In reply to Mr Lopez:
> Who is "we"? Fenton the economist or Steve the gardener?
> If Steve the gardener buys a lawnmower for £100, and through mowing lawns makes £1000 out of that lawnmower, what's the profit he's making from that lawnmower?
Assuming he pays off the loan to buy the mortgage in year 1 then he is making just under 900% net (of interest and repayment costs.
In year 2, because he has paid off the loan he is making the full 1000%. Should he therefore lower his price because he no longer has any asset cost? Should he therefore lower his prices below the market rate?
> Is the answer?
> A) "Well, if that lawnmower is now worth £2000 he actualy makes a loss of £900 and should be charging £2000 to mow the lawns"
> or
> B) "He made £900 profit plus the value of the asset if he can liquidate it"
> We are talking Steve the gardener here, or at least i'm talking about your Steve the gardeners, Joe Bloggs homewoners, and Little Jhonny tenants.
You are confusing two issues (again). and have changed the subject by adding in a capital gain. He has made a capital gain of £900 and he can realise that.
However, in practical terms for Joe the gardener if he wants to remain has a gardener he will at some stage have to buy a new lawnmower so he needs to raise his rates to the market rate in order to enable him to pay for a new lawnmower when the time comes.
For Fenton his accountant this means that he has to revalue his lawnmower in order to truly reflect reflect Joe's business and the replacement cost.
> Sure, I can see how an investment savy person (or a lettings agent...) can play to the greed and say "dude, those lawnmowers are worth a fortune now, you could be making £3000 out of it easily". But that still doesn't change that Steve the Gardener was already making a sizeable profit, only that would he want to he could make an even bigger profit.
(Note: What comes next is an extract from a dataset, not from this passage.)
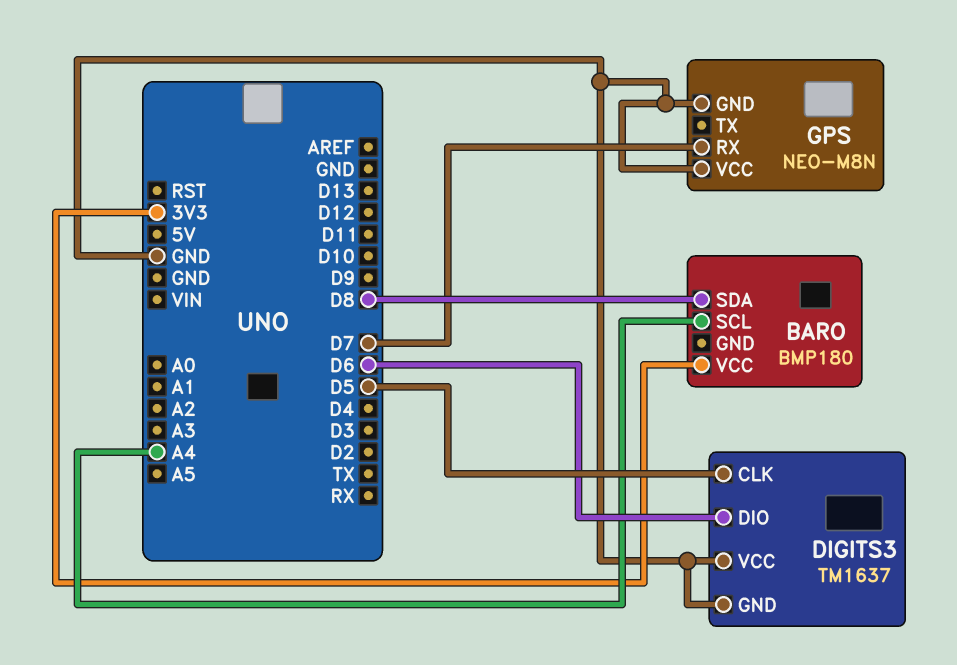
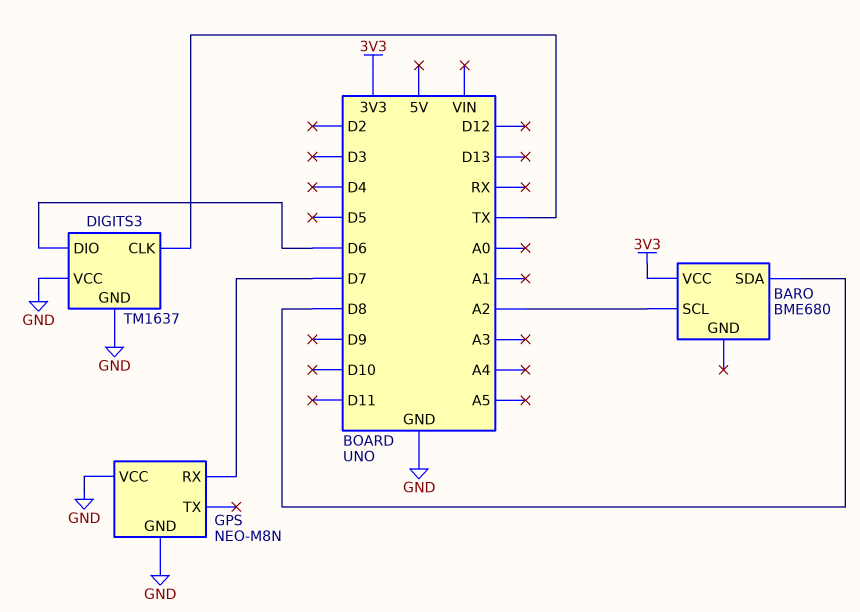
BARO: BMP180 -> BME680
BARO pin SCL: A4 -> A2
DIGITS3 pin CLK: D5 -> TX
> If i set up a pension to an estimated rate of, lets say, 3%, and then suddenly the bank starts paying out 30% because they found this amazing investment opportunitites in child sweat shops in Pakistan then yes, most likely i would close my account with them and look for a different provider even if they 'only' offer me 3%.
Rolls eyes. It's nothing to do with the bank changing the rate it pays. Read the original question. If you put in £10,000 at 3% then in 20 years that £10,000 grand will be about £20,000. The 3% you are paid will therefore be 6% on your original investment.
Given you are receiving twice the going rate for a new investor you are "profiteering" (on your definition). Will you therefore ask the bank to pay you less?
> Are we moving into talking about selling houses now? Well, if you are asking if i agree with people putting asking prices for homes 3 times what they paid for them adjusting for inflation then no, i don't think it's right.
So, just to be clear, if you owned a property and it's value rose 100% and inflation had been 75% you would sell it 25% below the price that your neighbour sold his?